**ENTRIES**
■ ■ ■

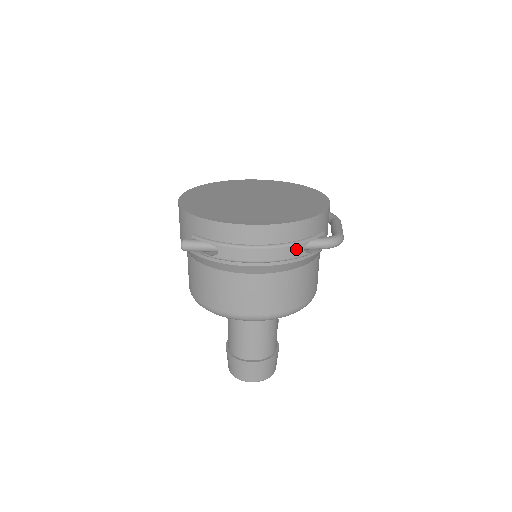
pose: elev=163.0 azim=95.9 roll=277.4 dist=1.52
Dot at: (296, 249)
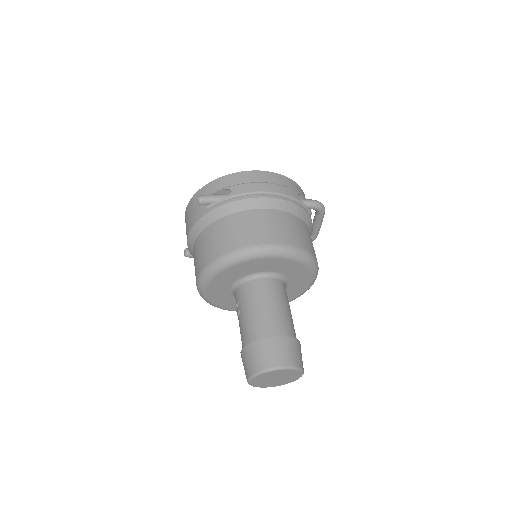
Dot at: (292, 192)
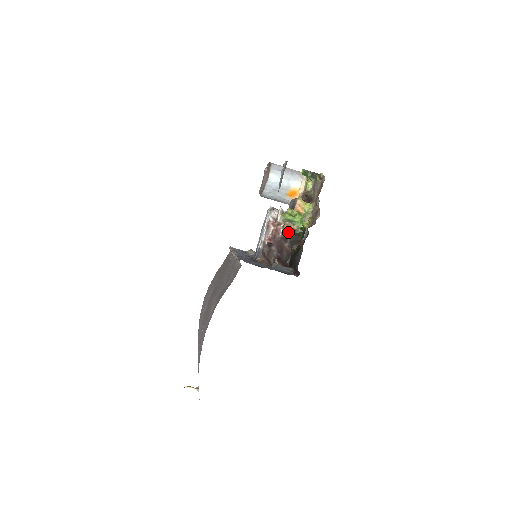
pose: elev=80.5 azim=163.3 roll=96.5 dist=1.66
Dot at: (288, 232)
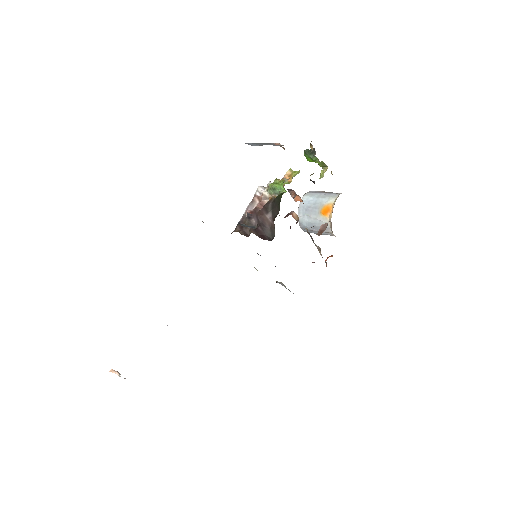
Dot at: (270, 201)
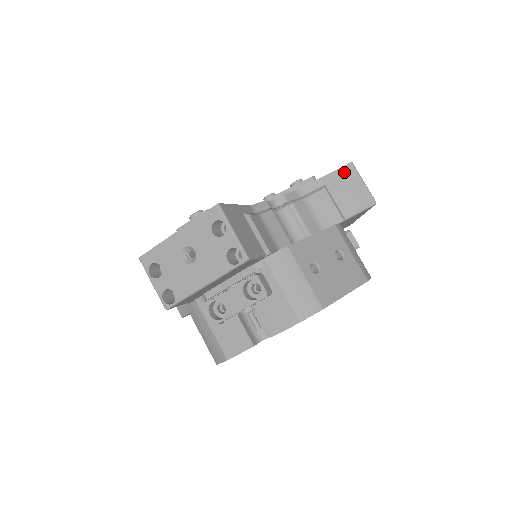
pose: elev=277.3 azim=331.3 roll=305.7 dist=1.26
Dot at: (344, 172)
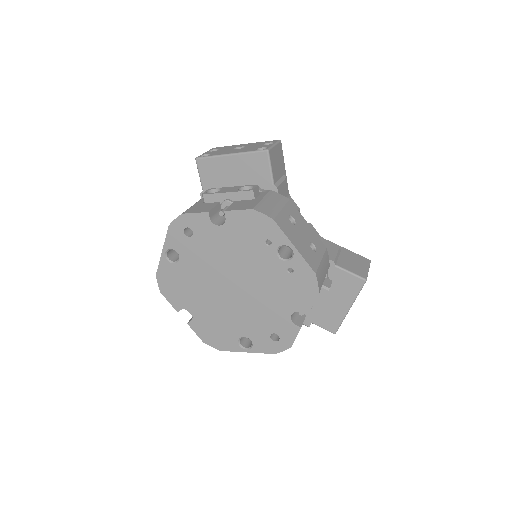
Dot at: (360, 257)
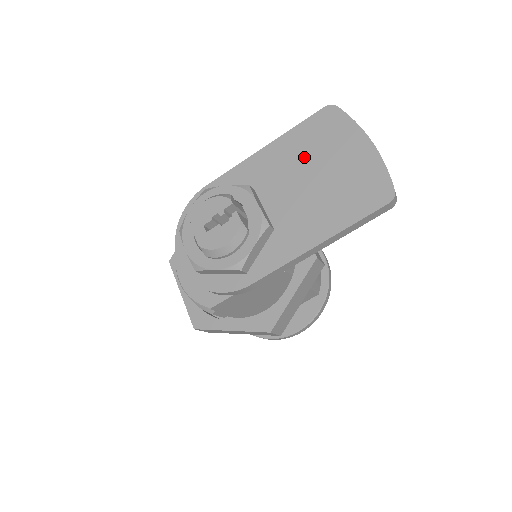
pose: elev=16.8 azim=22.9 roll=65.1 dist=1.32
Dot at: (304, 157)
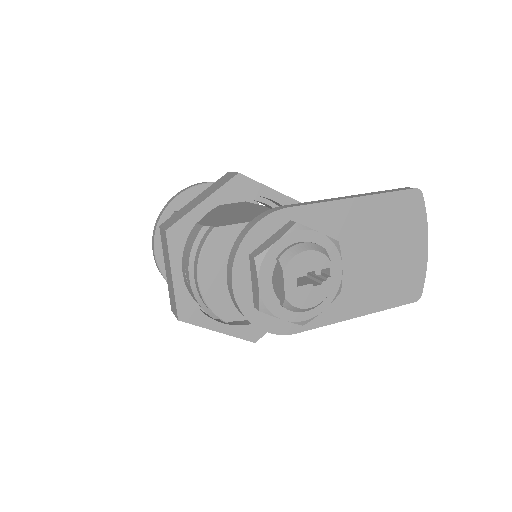
Dot at: (382, 230)
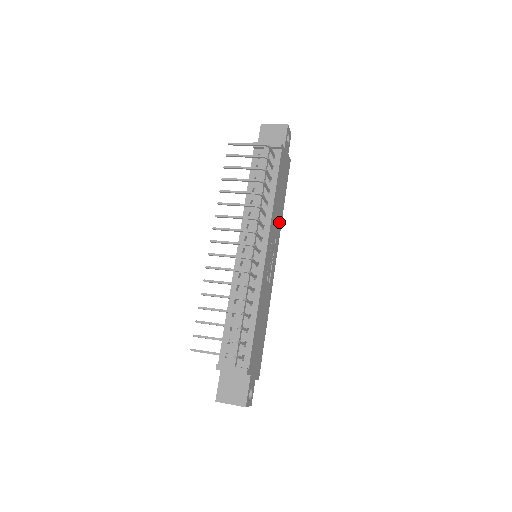
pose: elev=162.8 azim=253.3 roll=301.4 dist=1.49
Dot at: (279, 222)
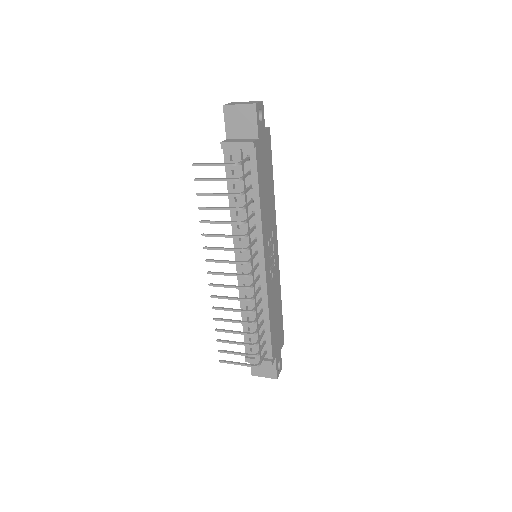
Dot at: (272, 209)
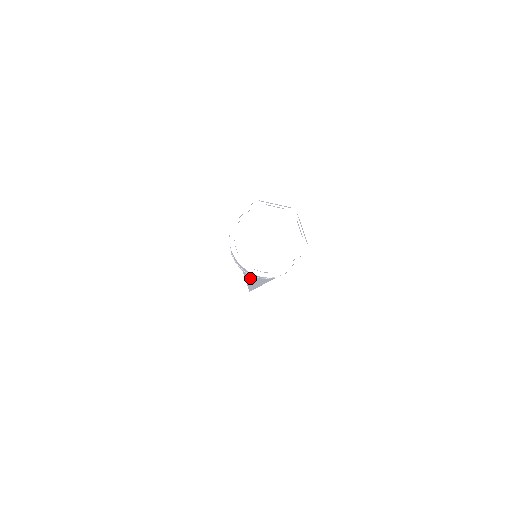
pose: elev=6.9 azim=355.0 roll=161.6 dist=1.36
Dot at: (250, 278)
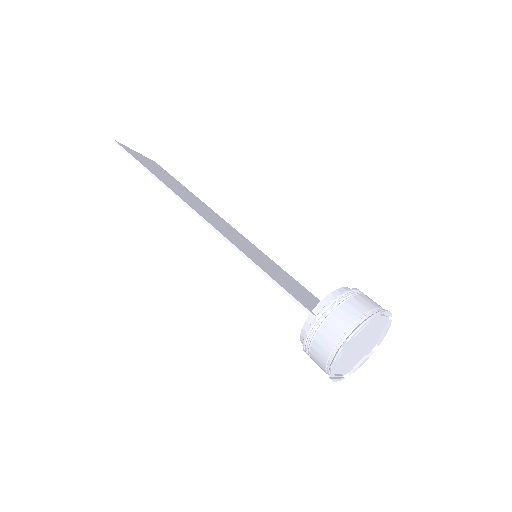
Dot at: occluded
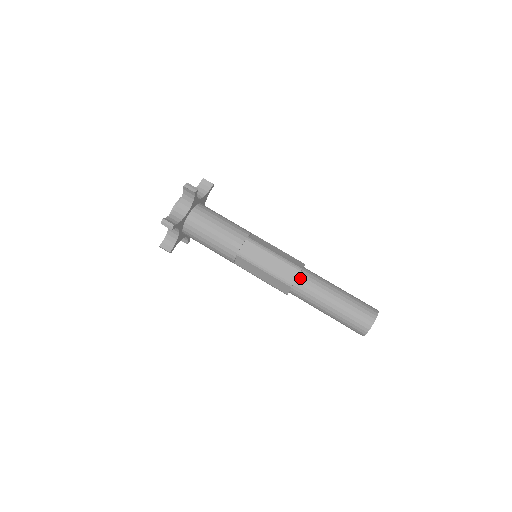
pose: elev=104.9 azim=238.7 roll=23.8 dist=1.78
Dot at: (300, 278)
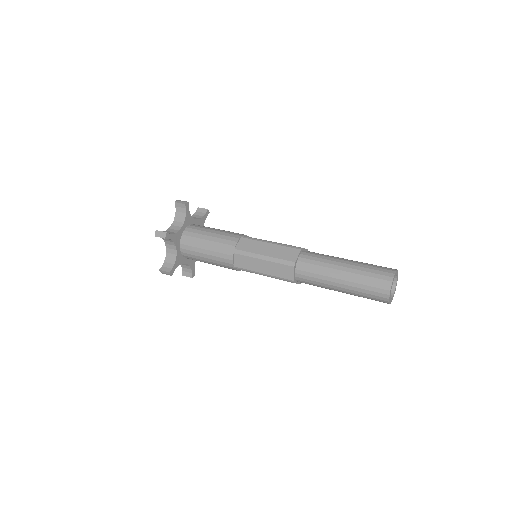
Dot at: (302, 256)
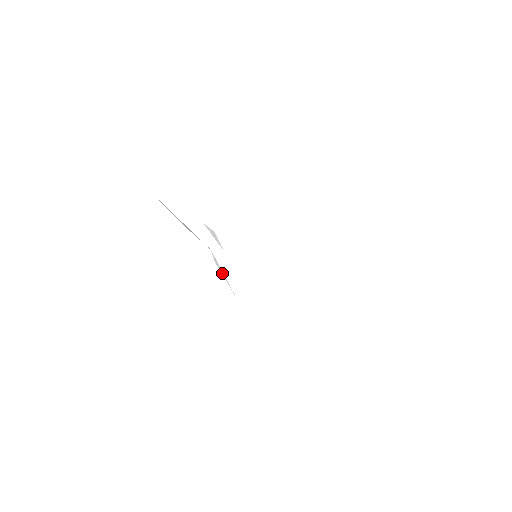
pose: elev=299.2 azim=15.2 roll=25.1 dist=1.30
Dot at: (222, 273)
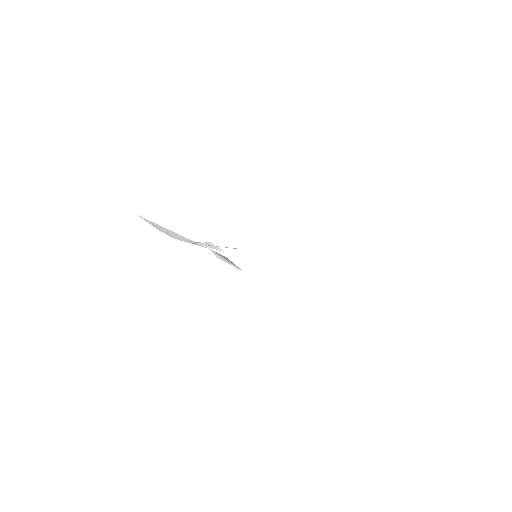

■ ■ ■

**WHAT IS REQUIRED**
Can you copy every one of the lines above again, word for word, with the pictures left out?

**RESULT OF THIS TASK**
pose: elev=163.0 azim=95.9 roll=277.4 dist=1.52
Dot at: (296, 249)
Dot at: (292, 192)
pose: elev=80.5 azim=163.3 roll=96.5 dist=1.66
Dot at: (288, 232)
Dot at: (270, 201)
pose: elev=277.3 azim=331.3 roll=305.7 dist=1.26
Dot at: (344, 172)
Dot at: (360, 257)
pose: elev=16.8 azim=22.9 roll=65.1 dist=1.32
Dot at: (304, 157)
Dot at: (382, 230)
pose: elev=162.8 azim=253.3 roll=301.4 dist=1.49
Dot at: (279, 222)
Dot at: (272, 209)
pose: elev=6.9 azim=355.0 roll=161.6 dist=1.36
Dot at: (250, 278)
Dot at: occluded
pose: elev=104.9 azim=238.7 roll=23.8 dist=1.78
Dot at: (300, 278)
Dot at: (302, 256)
pose: elev=299.2 azim=15.2 roll=25.1 dist=1.30
Dot at: (222, 273)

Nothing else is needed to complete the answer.